═════ Records provided

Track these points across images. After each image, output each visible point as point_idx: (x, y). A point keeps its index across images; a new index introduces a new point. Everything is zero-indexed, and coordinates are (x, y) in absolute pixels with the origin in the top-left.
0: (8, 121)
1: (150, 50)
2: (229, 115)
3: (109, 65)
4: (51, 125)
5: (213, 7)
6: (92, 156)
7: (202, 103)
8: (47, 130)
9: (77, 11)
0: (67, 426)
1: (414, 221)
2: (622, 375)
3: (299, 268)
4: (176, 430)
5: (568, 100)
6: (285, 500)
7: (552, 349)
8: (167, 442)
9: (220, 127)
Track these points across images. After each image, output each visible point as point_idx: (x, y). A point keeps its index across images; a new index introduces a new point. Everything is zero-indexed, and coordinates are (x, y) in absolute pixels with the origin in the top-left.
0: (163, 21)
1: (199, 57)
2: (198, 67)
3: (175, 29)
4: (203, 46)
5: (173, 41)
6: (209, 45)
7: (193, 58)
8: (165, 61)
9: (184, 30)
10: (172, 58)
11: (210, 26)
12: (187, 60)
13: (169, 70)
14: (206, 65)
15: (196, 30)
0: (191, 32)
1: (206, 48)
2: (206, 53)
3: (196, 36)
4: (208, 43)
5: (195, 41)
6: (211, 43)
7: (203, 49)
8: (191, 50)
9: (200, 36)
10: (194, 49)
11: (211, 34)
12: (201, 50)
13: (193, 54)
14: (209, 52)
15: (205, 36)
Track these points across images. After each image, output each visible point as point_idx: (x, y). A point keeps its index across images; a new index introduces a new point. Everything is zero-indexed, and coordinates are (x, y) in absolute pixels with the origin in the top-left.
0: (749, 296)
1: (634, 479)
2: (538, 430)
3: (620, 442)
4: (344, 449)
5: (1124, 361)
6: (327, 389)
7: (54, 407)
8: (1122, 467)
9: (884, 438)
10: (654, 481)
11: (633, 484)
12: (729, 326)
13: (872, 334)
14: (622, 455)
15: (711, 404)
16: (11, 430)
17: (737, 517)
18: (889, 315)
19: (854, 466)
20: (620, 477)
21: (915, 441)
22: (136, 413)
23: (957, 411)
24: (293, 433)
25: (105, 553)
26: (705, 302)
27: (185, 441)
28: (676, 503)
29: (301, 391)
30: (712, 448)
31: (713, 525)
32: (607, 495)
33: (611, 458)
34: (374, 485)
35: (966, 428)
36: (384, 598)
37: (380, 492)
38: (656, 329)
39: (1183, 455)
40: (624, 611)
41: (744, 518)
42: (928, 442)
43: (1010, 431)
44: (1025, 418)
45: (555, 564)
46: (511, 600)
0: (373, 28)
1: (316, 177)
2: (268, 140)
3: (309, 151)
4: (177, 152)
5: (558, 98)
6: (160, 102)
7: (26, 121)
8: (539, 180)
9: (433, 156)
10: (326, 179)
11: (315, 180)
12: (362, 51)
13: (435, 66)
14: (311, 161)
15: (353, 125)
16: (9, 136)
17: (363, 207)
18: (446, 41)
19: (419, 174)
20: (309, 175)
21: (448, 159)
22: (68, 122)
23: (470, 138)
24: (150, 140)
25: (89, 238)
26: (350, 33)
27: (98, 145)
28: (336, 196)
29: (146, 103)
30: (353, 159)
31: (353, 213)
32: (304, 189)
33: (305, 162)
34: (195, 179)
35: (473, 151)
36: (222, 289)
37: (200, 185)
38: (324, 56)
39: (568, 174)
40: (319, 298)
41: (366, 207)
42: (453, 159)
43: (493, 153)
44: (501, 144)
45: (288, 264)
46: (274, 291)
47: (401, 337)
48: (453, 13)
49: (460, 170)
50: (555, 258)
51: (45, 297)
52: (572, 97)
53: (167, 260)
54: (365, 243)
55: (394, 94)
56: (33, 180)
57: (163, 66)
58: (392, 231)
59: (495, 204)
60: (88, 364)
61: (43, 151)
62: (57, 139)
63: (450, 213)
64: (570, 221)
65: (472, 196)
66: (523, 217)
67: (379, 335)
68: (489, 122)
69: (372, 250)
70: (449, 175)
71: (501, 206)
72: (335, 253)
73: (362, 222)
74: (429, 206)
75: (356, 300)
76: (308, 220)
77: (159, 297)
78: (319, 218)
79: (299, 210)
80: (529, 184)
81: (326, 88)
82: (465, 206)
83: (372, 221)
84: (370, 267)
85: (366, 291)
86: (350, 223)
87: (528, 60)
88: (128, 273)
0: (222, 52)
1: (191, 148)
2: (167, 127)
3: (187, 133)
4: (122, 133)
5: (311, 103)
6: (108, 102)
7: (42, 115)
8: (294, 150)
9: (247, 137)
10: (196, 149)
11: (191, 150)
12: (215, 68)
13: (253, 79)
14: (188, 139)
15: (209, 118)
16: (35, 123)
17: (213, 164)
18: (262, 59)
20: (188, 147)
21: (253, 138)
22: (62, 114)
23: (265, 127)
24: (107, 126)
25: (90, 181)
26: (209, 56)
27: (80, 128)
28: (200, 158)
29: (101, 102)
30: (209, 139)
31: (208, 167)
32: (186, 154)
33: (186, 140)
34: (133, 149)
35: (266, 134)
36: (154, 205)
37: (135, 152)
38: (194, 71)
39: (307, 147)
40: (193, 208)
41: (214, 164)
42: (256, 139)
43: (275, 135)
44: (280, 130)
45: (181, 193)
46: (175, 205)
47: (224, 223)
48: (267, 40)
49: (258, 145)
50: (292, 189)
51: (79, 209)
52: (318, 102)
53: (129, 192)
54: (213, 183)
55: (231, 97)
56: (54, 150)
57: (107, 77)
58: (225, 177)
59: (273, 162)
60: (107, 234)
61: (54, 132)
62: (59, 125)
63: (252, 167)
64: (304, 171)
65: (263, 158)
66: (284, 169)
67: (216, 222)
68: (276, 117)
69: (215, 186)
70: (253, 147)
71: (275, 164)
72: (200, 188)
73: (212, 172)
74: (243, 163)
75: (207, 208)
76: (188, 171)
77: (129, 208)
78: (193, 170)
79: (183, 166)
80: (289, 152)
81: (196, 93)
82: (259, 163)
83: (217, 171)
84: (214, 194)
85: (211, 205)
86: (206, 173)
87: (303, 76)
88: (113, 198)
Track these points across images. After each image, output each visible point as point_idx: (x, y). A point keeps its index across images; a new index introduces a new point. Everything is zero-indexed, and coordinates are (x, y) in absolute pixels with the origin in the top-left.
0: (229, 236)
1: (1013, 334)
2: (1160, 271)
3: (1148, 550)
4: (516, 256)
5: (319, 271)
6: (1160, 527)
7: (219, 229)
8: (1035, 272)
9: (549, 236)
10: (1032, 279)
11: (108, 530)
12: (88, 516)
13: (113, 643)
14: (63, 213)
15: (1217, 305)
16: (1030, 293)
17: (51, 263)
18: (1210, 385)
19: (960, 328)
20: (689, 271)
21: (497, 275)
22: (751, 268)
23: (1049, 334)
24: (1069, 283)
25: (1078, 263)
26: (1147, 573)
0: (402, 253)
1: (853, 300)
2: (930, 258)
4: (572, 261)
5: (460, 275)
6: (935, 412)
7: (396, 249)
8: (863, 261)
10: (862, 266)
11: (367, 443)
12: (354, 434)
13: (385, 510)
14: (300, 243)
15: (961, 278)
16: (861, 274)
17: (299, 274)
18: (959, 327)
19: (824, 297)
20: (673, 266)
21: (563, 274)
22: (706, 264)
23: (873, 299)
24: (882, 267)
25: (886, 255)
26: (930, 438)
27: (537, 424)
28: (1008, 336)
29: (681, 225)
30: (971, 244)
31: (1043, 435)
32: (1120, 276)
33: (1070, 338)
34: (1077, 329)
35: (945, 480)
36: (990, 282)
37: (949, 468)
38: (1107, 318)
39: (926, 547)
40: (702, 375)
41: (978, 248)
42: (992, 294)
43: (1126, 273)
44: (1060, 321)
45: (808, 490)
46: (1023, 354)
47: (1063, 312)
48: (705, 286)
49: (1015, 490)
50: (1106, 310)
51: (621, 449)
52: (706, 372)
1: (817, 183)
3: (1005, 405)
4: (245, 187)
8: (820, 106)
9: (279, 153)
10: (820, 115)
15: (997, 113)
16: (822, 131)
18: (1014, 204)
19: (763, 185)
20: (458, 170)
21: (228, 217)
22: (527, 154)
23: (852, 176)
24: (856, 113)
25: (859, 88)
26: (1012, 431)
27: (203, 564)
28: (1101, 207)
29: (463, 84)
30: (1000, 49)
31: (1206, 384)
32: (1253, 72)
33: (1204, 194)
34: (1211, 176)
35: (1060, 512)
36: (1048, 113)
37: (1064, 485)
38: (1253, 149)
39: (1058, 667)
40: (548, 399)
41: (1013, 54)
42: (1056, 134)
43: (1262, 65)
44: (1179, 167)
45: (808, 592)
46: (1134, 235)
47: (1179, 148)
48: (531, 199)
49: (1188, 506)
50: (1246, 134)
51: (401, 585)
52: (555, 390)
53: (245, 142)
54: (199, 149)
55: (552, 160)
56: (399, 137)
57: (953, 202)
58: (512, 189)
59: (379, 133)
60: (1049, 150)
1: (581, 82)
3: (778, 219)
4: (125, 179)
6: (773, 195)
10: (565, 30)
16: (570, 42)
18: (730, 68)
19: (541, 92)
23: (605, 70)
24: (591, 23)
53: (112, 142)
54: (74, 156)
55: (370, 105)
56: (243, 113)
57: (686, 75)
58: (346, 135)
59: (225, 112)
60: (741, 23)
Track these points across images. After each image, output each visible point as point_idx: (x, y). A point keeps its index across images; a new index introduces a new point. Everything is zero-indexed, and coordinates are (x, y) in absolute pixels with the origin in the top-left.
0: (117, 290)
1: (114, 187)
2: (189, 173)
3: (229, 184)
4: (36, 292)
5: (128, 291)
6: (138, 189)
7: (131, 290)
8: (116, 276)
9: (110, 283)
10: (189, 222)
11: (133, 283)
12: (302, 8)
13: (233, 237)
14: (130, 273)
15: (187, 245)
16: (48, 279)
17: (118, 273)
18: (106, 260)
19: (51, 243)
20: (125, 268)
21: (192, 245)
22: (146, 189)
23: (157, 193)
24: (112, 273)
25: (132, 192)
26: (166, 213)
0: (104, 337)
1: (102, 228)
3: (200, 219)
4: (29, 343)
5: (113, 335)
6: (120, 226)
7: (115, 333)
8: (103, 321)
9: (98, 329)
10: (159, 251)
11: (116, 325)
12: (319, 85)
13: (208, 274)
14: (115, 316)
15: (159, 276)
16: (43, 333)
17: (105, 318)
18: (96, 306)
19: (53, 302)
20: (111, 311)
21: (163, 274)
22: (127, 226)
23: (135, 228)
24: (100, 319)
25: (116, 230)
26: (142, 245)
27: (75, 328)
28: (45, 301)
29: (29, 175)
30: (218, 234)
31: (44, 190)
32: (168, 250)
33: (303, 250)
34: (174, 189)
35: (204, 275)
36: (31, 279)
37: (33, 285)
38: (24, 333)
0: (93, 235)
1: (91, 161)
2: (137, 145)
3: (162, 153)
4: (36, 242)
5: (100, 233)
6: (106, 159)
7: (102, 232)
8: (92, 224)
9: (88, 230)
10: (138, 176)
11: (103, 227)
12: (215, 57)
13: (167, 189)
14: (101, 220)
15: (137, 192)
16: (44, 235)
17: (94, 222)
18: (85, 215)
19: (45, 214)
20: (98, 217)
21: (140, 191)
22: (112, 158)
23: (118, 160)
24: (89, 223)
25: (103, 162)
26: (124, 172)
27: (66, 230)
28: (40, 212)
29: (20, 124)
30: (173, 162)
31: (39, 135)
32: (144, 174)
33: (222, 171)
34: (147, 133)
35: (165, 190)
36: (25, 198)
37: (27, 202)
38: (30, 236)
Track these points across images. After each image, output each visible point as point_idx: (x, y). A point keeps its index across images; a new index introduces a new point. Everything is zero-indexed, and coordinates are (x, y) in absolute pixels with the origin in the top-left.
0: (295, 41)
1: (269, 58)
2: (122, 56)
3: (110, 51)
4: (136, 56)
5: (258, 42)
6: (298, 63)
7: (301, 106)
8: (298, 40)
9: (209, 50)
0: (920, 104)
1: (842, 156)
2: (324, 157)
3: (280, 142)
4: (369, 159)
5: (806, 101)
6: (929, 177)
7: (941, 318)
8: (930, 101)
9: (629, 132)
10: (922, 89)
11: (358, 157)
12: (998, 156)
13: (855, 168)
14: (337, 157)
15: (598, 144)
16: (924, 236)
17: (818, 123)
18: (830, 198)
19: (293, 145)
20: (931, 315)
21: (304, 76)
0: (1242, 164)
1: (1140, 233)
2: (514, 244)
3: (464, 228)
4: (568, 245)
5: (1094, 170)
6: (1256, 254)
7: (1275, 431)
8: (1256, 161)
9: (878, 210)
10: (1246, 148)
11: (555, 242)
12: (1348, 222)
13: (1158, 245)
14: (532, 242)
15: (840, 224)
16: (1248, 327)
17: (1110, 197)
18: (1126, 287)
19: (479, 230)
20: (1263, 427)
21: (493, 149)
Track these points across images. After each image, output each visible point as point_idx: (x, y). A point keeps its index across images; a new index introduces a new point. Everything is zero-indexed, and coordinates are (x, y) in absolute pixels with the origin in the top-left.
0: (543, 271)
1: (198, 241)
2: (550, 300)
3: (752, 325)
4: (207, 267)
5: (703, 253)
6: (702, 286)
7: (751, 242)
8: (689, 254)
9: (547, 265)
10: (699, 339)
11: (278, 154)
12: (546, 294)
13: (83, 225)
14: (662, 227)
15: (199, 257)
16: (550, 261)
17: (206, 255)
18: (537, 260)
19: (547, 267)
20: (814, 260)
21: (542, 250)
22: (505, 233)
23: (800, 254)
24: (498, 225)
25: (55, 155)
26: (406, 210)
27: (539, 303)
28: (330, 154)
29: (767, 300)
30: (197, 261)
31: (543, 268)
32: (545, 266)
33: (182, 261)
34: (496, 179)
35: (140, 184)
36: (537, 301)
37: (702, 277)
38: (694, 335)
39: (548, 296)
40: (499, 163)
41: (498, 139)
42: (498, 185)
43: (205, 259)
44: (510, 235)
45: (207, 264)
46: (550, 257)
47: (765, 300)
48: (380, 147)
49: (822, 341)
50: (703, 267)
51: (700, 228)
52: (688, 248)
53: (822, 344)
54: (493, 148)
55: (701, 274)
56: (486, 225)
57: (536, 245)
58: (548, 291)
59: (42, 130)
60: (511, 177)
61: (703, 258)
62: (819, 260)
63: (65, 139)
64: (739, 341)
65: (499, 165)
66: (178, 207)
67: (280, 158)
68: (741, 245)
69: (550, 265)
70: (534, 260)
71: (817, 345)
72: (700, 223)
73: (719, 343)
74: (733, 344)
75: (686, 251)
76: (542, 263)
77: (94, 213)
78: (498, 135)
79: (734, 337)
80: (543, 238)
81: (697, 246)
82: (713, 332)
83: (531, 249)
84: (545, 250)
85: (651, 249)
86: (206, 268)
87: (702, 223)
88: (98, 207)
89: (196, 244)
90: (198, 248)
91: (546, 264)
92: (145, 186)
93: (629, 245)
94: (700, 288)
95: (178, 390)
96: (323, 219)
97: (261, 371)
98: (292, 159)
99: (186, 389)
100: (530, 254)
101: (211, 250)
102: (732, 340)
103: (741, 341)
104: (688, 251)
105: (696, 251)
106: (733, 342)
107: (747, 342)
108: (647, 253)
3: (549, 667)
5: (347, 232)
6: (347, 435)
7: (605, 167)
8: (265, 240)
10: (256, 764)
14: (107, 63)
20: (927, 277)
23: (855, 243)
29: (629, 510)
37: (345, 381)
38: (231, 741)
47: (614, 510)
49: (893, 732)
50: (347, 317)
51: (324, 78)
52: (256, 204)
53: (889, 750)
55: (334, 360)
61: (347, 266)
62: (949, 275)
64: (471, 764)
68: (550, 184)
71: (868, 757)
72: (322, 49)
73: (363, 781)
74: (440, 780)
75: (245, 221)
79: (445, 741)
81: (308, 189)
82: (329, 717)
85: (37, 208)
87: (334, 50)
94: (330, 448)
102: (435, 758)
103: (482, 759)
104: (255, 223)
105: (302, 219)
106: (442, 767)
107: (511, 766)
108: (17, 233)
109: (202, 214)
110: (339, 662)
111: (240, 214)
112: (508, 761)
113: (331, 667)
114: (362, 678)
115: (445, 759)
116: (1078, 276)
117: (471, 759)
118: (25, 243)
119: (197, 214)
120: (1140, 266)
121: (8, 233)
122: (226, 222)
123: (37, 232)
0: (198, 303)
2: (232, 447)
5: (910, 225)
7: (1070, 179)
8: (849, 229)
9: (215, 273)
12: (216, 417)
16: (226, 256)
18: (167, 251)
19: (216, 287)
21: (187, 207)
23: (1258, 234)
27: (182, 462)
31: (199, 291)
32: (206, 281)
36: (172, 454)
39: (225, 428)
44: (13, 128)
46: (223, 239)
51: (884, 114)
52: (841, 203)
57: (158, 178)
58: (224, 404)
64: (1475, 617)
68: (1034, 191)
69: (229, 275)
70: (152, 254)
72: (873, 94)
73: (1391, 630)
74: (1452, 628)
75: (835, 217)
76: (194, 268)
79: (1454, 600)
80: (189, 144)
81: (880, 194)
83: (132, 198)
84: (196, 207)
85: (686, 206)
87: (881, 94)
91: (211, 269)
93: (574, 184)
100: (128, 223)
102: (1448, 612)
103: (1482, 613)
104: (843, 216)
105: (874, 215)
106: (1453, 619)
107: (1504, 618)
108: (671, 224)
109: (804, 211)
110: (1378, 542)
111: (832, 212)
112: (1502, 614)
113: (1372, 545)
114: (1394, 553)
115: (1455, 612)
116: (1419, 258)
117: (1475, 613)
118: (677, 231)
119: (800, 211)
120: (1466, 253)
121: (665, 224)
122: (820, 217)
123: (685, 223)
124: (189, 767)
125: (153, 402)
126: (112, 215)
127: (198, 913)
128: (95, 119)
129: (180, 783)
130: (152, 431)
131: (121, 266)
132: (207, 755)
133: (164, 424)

══════════

## Exercise
Rewrite the rows between the lines holding "27: (75, 328)" and "38: (30, 236)", inclusive, substituting "(303, 252)" for "(303, 250)" and leaving everything else unchanged.

## Response area
27: (75, 328)
28: (45, 301)
29: (29, 175)
30: (218, 234)
31: (44, 190)
32: (168, 250)
33: (303, 252)
34: (174, 189)
35: (204, 275)
36: (31, 279)
37: (33, 285)
38: (24, 333)
0: (93, 235)
1: (91, 161)
2: (137, 145)
3: (162, 153)
4: (36, 242)
5: (100, 233)
6: (106, 159)
7: (102, 232)
8: (92, 224)
9: (88, 230)
10: (138, 176)
11: (103, 227)
12: (215, 57)
13: (167, 189)
14: (101, 220)
15: (137, 192)
16: (44, 235)
17: (94, 222)
18: (85, 215)
19: (45, 214)
20: (98, 217)
21: (140, 191)
22: (112, 158)
23: (118, 160)
24: (89, 223)
25: (103, 162)
26: (124, 172)
27: (66, 230)
28: (40, 212)
29: (20, 124)
30: (173, 162)
31: (39, 135)
32: (144, 174)
33: (222, 171)
34: (147, 133)
35: (165, 190)
36: (25, 198)
37: (27, 202)
38: (30, 236)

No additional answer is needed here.